The section from Reigate to Guildford contains some of the finest scenery on the North Downs Way. Box Hill to Ranmore Common is probably my favourite; a wonderful area of downland cut by the river Mole. But there are other superb stretches such as Reigate Hill. If you can only spend one day on the North Downs it should be here.
I left my little bivouac at sunrise, brushing through bluebells back to the trail. At that hour I had the world to myself. From Nut Wood I walked for several miles on tranquil paths, passing the old fort, until I reached the odd little pavillion above Reigate.
The air was fresh with the promise of fine weather to come. Far overhead the arc of the sky was improbably blue. Shafts of sunlight spilled from the heights, warming the town below. In the distance the North Downs floated, insubstantial as clouds. It was a morning made for walking.
So I was disappointed, therefore, when after a mile the Way abandoned the heights. It was sad that a walk which had begun so well could not have continued so. Having said that the path along the base of the hill was quite pleasant, winding round butresses of chalk thrust out into the lowlands, working steadily westwards until it reached the B2032.
Beyond the road the Way climbs past disused quarries onto the shoulder of Box Hill. There it performs its usual trick, diving down several hundred feet for no good reason. Purists will no doubt want to pursue it, but if you have walked ten miles without breakfast just carry on up the slope to Boxhill Road. In half a mile the road and trail meet up outside the Smith and Western pub. (Yes really! It's a chain with an American theme.)
It was too early for the pub, but the café at the visitor centre was just opening. And was I hungry! Three ham and cheese toasties, a cornish pasty and a pint of strong coffee later I was ready to move. Breathing deeply I tackled the near-vertical slope to the river. Since I was descending the hyperventilation couldn't have been caused by exertion. It was probably too much caffeine.
The views from the path are superb. Across the valley broad slopes rise to meet the sky. These are the vineyards of Bradley Farm, field after field facing south, harvesting the summer sun. Far below the river Mole, tree-shadowed, winds round the foot of the hill.
On the way down I met an elderly gentleman training for a walk in the Alps. His idea of training being to carry fifty pounds of weights up Box Hill - and if you've ever climbed it you will know what that means! Filled with admiration for his fortitude, and gratified to find that there was someone whose sanity was even more questionable than my own, I carried on to the river.
Below the stepping stones I found a secluded spot where I could take a much-needed bath. After dozing for a while in the sunshine I crossed the stream and followed the track up through the vineyard to Ranmore Common.
The seven miles from the Common to Newlands Corner are mostly through woods, welcome shade as it was a blazing afternoon. It was hot under the trees, but not nearly as bad as it would have been out on the chalk.

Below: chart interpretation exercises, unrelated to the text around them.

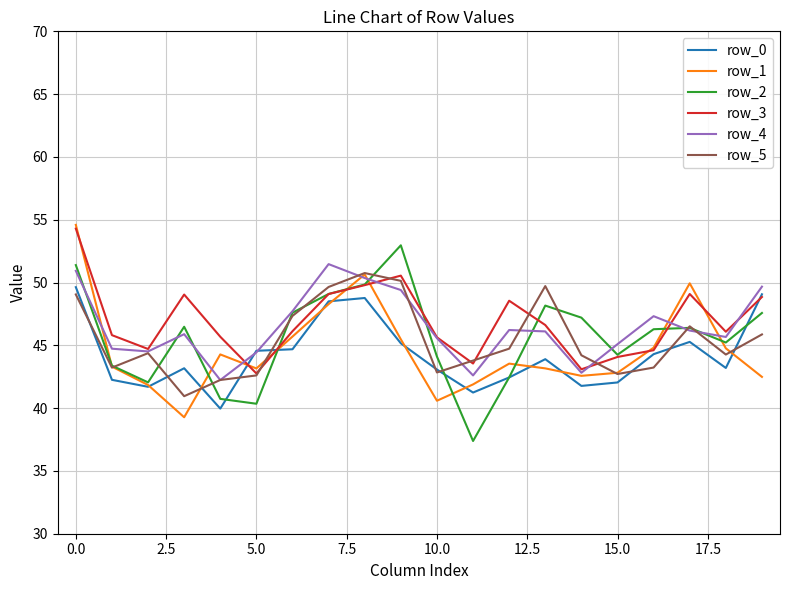

What is the lowest value of the row_3 series?

42.8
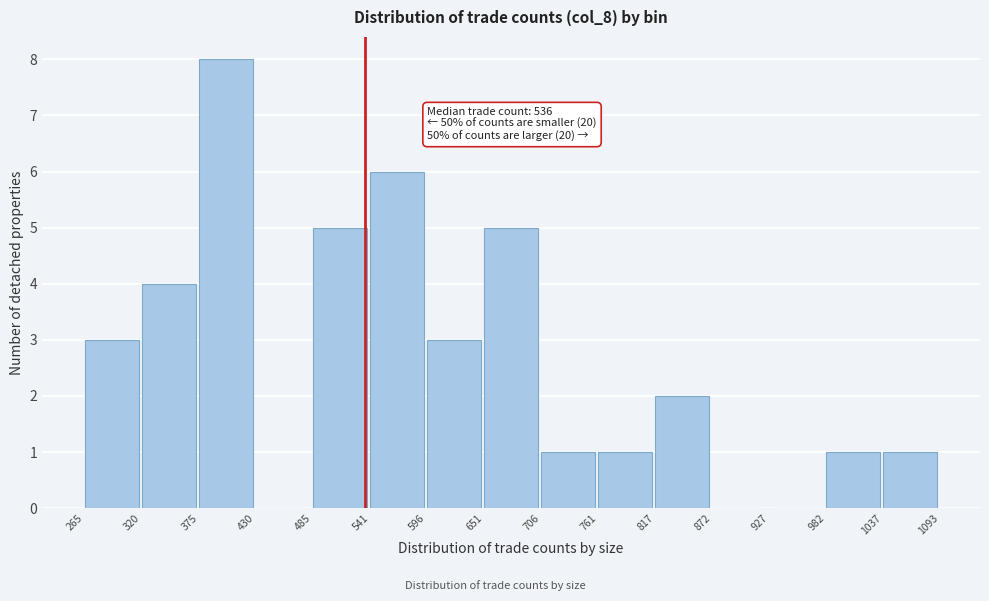

Which range on the x-axis has the tallest bar?

375 to 430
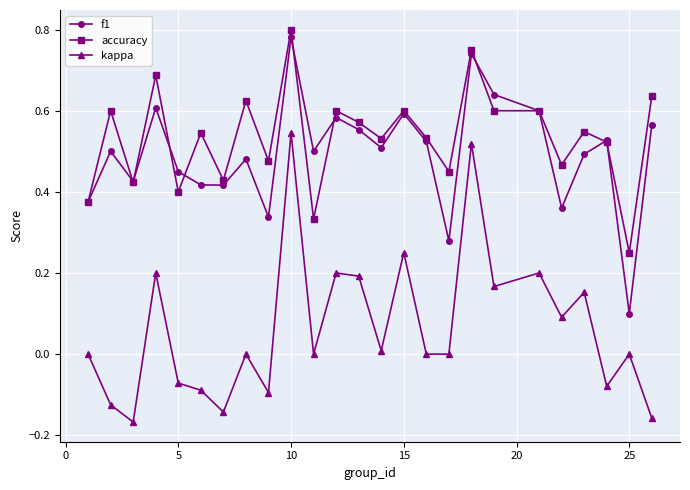

At how many categories does at least one series exceed 0?

25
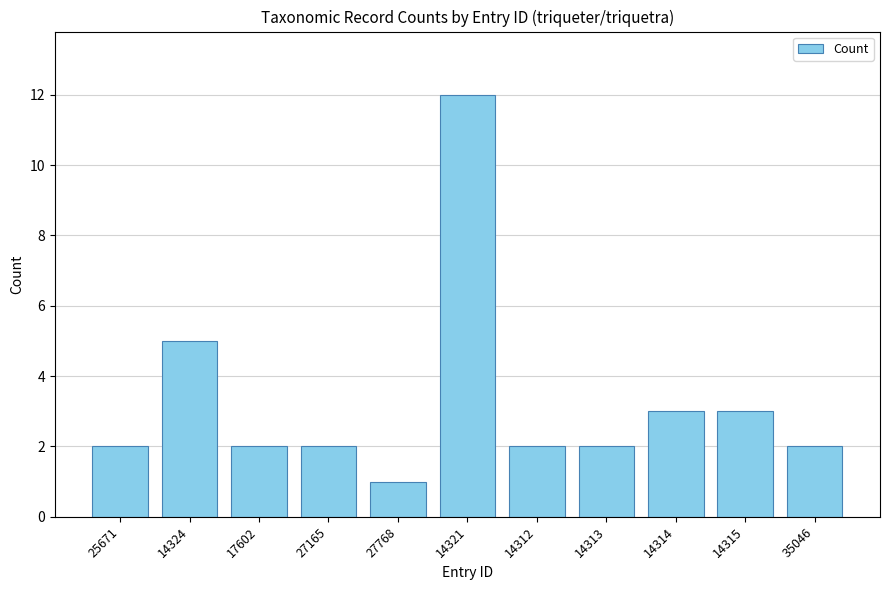

Are the bars horizontal?

No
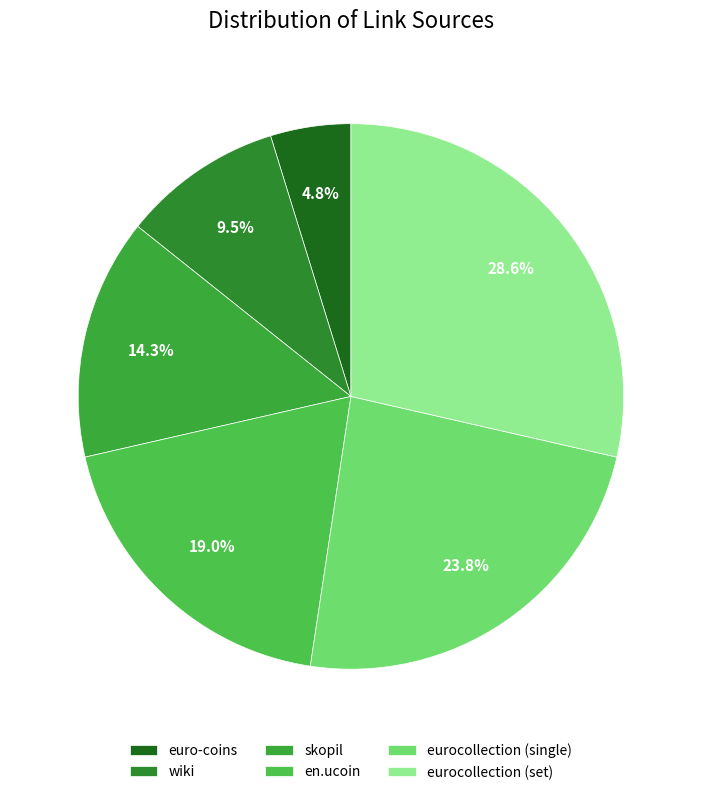

What percentage is NOT represented by eurocollection (set)?

71.4%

In December 1926 Newlands Corner was front-page news. The writer Agatha Christie disappeared and her car was found abandoned near Newlands Corner, sparking a nationwide search. She was discovered ten days later in a hotel in Harrogate. Various theories have been suggested to account for the incident - that she wanted to embarrass her philandering husband into a divorce (during the investigation he was followed by the police), that she suffered a breakdown - but she never confirmed any of them. In the best traditions of British fiction it remains a mystery.
At the visitor centre I had one of the best bacon rolls I've tasted anywhere. Meat lightly grilled, plenty of butter, and the roll toasted; a nice touch that makes all the difference! I hadn't eaten properly during the first part of the walk and the lack of food was now starting to show in a constant hunger.
After Newlands Corner the North Downs Way leaves the downs. The rest of the walk is on sandy deposits south of the ridge. The first outcrop is St. Martha's Hill, with the church of St. Martha perched on its summit. Then down through pine woods to the river Wey near Guildford.
If you're hungry or in need of somewhere to stay there's a lovely walk along the river into the town. I ate at the Three Pigeons in the High Street (more food!), a pub I liked very much, then followed the river back to the Way. I was making for a tree somewhere in West Warren where I knew I could pass a peaceful night.
And so it proved. I hung my walking clothes on the branches, hoping that some of the smell might evaporate (not that it did), and snuggled down into my sleeping bag. Outside, beyond the dark woods, the fields were white in the light of the moon rising above the Hog's Back.